As an (ex) compiler writer and one of the authors of the Camel paper, I feel impelled to wade in. Except I no longer think I have nothing interesting to say about understanding compilers: it's fun if you like it is all.

The Camel paper was written very over-enthustiastically, for which I apologise. That enthused far too many people and annoyed many others. Both effects are to be regretted. Our results (Dehnadi's results, really, I'm just a part-time scribe) are interesting but not world shaking.

In most of the experiments (four out of six) for which we now have data, we've found that the subgroup which scores 'consistent C0' (using the same mental model in eight out of twelve questions) is about half the sample, and has a strikingly significantly different failure rate to the rest of the sample. Typically we find the C0 group has a 20% failure rate or less, and the rest have about 50% failure rate. This isn't enough for us to claim (as I did, and I regret it) that we can divide sheep from goats, because the 50% false negative rate substantially undermines the test's efficacy as a predictive instrument.

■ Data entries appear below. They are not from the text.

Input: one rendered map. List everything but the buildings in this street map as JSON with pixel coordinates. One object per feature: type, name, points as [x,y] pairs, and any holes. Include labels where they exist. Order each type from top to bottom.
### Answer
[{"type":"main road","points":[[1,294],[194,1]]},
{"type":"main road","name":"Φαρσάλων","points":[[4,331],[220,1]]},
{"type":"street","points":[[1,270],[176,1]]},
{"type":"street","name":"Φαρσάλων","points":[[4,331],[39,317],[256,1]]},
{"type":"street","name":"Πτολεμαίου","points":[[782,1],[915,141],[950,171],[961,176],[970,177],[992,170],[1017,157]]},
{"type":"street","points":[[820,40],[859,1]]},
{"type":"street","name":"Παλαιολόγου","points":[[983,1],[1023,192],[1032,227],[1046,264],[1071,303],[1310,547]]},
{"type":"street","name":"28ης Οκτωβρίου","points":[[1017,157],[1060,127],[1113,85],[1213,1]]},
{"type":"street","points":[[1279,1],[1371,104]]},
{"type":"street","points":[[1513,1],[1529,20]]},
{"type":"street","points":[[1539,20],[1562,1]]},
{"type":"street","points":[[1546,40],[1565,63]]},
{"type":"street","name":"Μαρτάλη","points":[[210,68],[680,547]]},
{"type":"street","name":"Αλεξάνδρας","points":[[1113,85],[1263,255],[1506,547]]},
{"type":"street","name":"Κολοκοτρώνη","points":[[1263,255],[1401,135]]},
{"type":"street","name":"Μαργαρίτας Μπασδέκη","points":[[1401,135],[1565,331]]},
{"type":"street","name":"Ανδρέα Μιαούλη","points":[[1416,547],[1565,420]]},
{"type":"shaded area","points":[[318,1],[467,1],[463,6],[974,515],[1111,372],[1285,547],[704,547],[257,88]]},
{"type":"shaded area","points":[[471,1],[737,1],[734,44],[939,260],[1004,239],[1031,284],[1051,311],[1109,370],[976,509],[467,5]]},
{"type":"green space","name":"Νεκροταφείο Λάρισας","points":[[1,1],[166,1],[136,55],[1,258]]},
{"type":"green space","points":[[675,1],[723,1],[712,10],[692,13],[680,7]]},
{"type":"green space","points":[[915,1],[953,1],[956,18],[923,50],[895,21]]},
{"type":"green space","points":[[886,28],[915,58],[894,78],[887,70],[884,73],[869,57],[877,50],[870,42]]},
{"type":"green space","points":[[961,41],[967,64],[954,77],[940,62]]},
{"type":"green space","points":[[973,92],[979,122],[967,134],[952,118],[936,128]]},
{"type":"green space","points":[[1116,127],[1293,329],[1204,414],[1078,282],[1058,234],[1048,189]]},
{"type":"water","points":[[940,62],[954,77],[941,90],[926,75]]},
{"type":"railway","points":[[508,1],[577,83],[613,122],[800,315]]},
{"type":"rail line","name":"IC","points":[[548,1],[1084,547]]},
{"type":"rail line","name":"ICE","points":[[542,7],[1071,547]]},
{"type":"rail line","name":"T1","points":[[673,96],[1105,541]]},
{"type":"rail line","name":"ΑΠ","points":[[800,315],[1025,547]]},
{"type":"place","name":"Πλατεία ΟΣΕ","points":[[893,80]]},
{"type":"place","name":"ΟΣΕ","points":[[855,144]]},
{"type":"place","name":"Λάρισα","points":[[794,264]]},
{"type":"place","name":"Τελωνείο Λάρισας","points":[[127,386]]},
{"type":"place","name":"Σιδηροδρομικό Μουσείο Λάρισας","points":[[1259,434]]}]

When we look more closely at the data we find more intriguing information. In three of the experiments there are enough females for us to be able to contrast them with males. The C0/not C0 distinction holds up well for males, but NOT for females. In females the test doesn't work: the inconsistent group does better than the consistent. Numbers are so small that we can't say much more, and given my apologies I'd better not start speculating again. (Since you ask, in the fourth experiment almost all of the females had previous programming experience and didn't score inconsistent, so no such effect.)

We've also found, since Simon inspired us to include questions about sex and previous programming experience, that there is a significant group which has previous programming experience and already has the Java/C models of equals-sign-as-right-to-left-copy and juxtaposition- as-sequential-execution. This group -- call it CM2 -- skews the results somewhat by dragging the C0 average upward, but even when we exclude it from our analysis we can still see significant effects.

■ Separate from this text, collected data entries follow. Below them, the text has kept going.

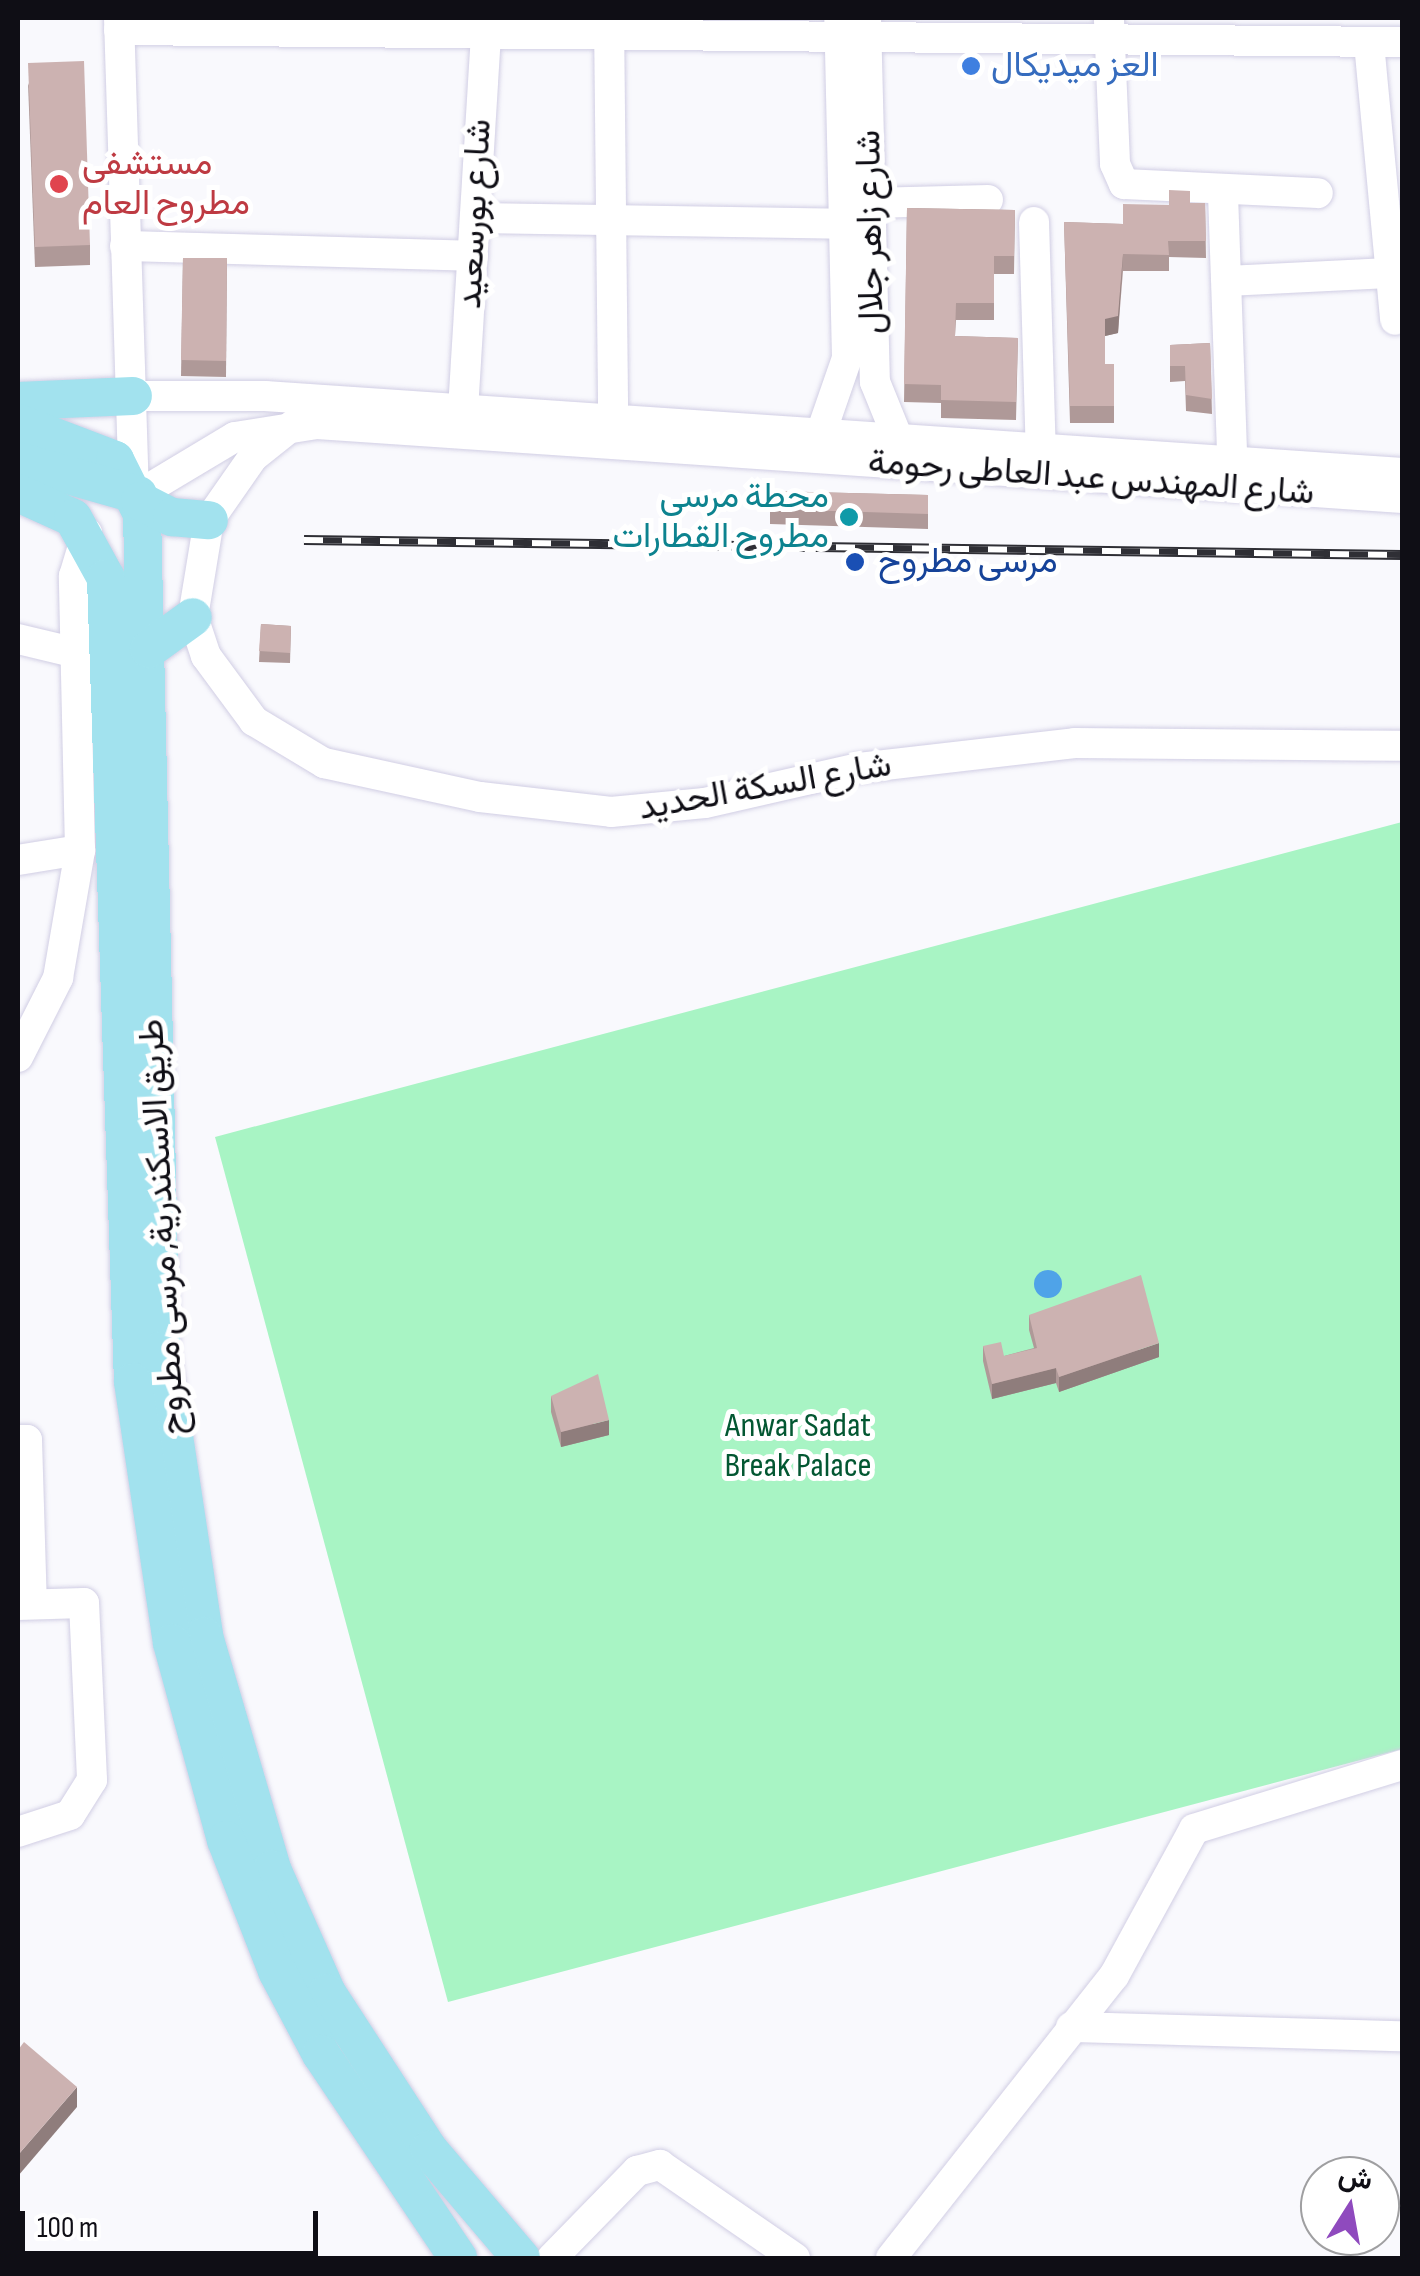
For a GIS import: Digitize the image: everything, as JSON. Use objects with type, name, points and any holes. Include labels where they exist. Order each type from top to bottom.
[{"type":"main road","points":[[18,401],[133,396]]},
{"type":"main road","points":[[18,424],[102,452],[137,493],[172,517],[209,520]]},
{"type":"main road","points":[[18,461],[137,493]]},
{"type":"main road","points":[[18,493],[56,506],[87,534]]},
{"type":"main road","name":"طريق الاسكندرية, مرسى مطروح","points":[[137,493],[149,649],[162,1350],[204,1636],[272,1869],[326,1993],[436,2159],[521,2258]]},
{"type":"main road","name":"طريق الاسكندرية, مرسى مطروح","points":[[87,534],[108,594],[133,1382],[172,1643],[226,1840],[277,1971],[321,2054],[458,2258]]},
{"type":"main road","points":[[149,649],[193,617]]},
{"type":"street","points":[[137,493],[124,246],[119,24],[486,22],[1109,27],[1402,42]]},
{"type":"street","name":"شارع بورسعيد","points":[[463,410],[486,22]]},
{"type":"street","points":[[609,23],[613,421]]},
{"type":"street","name":"شارع زاهر جلال","points":[[853,24],[870,203],[874,382],[899,441]]},
{"type":"street","name":"شارع زاهر جلال","points":[[820,436],[848,358],[844,224],[853,24]]},
{"type":"street","points":[[1109,27],[1116,172],[1134,187],[1223,194],[1318,193]]},
{"type":"street","points":[[1369,42],[1394,320]]},
{"type":"street","points":[[1223,194],[1232,478]]},
{"type":"street","points":[[870,203],[988,200]]},
{"type":"street","points":[[476,218],[612,226],[844,224]]},
{"type":"street","points":[[1034,222],[1042,452]]},
{"type":"street","points":[[124,246],[473,256]]},
{"type":"street","points":[[1228,282],[1389,273]]},
{"type":"street","name":"شارع المهندس عبد العاطى رحومة","points":[[133,396],[463,410],[613,421],[731,442],[820,436],[1042,452],[1402,498]]},
{"type":"street","points":[[193,617],[209,520],[253,457],[294,424]]},
{"type":"street","name":"شارع المهندس عبد العاطى رحومة","points":[[137,493],[217,444],[294,424],[731,442],[1232,478],[1402,473]]},
{"type":"street","points":[[18,1057],[58,978],[80,850],[81,654],[74,576],[87,534]]},
{"type":"street","name":"شارع السكة الحديد","points":[[193,617],[227,690],[287,746],[401,782],[579,810],[674,808],[859,768],[1075,743],[1402,746]]},
{"type":"street","points":[[18,639],[81,654]]},
{"type":"street","points":[[18,860],[80,850]]},
{"type":"street","points":[[18,1832],[79,1809],[92,1780],[84,1603],[25,1604],[22,1440]]},
{"type":"street","points":[[891,2258],[1114,1976],[1194,1829],[1402,1764]]},
{"type":"street","points":[[1070,2027],[1402,2036]]},
{"type":"street","points":[[552,2258],[637,2171],[660,2165],[795,2258]]},
{"type":"green space","name":"Anwar Sadat Break Palace","points":[[1402,822],[1402,1749],[448,2002],[215,1137]]},
{"type":"water","points":[[1048,1270],[1058,1274],[1062,1284],[1058,1294],[1048,1298],[1038,1294],[1034,1284],[1038,1274]]},
{"type":"building","points":[[84,61],[90,245],[35,247],[28,63]]},
{"type":"building","points":[[1169,190],[1190,191],[1190,203],[1205,203],[1206,241],[1168,241],[1169,255],[1123,254],[1118,316],[1105,319],[1105,364],[1114,364],[1114,406],[1070,406],[1064,222],[1123,224],[1123,204],[1169,205]]},
{"type":"building","points":[[907,208],[1015,210],[1014,256],[994,256],[994,303],[956,303],[955,336],[1018,338],[1016,402],[941,400],[941,385],[904,384]]},
{"type":"building","points":[[183,258],[227,258],[226,361],[181,360]]},
{"type":"building","points":[[1210,343],[1212,399],[1186,395],[1185,366],[1170,366],[1170,345]]},
{"type":"building","points":[[770,491],[928,495],[928,514],[770,509]]},
{"type":"building","points":[[261,624],[291,626],[290,653],[259,651]]},
{"type":"building","points":[[1141,1275],[1159,1343],[1059,1377],[1056,1368],[992,1384],[983,1346],[1001,1342],[1004,1356],[1037,1348],[1029,1315]]},
{"type":"building","points":[[598,1374],[609,1420],[561,1432],[551,1396]]},
{"type":"building","points":[[24,2042],[77,2087],[18,2155],[18,2050]]},
{"type":"railway","points":[[304,540],[1402,555]]},
{"type":"place","name":"العز ميديكال","points":[[971,66]]},
{"type":"place","name":"مستشفى مطروح العام","points":[[59,184]]},
{"type":"place","name":"محطة مرسى مطروح القطارات","points":[[849,517]]},
{"type":"place","name":"مرسى مطروح","points":[[855,562]]}]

On the whole, in those four experiments, my (feeble) grasp of statistics and the SPSS controls leads me to believe that Dehnadi's test predicts about 25% of the variance between groups. That may not sound much, but I have heard it said that since education is so multifactorial, 30% is about as much as you can hope for. So, as I said, at the moment interesting but not earth-shattering.

The anomalous two experiments, of which the Aarhus experiment is one, do seem to have very different starting conditions. In both experiments almost all the intake scores consistent/C0 at the beginning (and at Aarhus it may be they score CM2, but I haven't had clarification of that point from the experimenters). We have some notion of why that happens in one experiment, which is in the UK, but I don't know how the Danish education system works, so can't speculate about Aarhus.

One intriguing result which hasn't yet been replicated, because it was overlooked at first, is the 'week 3 effect' which Dehnadi found in his first experiment. Forget for the moment about consistency: just test whether students have the correct models of assignment and sequence in week 3, when they've been taught them. The single time it was tried this was more predictive than the original test, with much smaller false negative and false positive trails. One collaborator picked this out of the Camel paper, modified his teaching, and promises us some data about his results soon (but we beware the Hawthorne effect, as ever, and I'm aware that maybe the Hawthorne experiment didn't show the Hawthorne effect, so please don't set that dog on me).

For a long time, ever since I had to teach a group of Masters students who had paid for their own course and were trying to convert to computer science to get a job, I haven't believed that motivation is the major underlying cause of the two-hump phenomenon. It must be that a proportion of 18-year olds are unmotivated and don't try, but there are so many who are desperate to succeed and don't seem to be able to. Perhaps the week 3 effect will point to a remedy (come on Ron! give us your data!) but more likely there is a weirdness that we've hardly begin to understand let alone fix.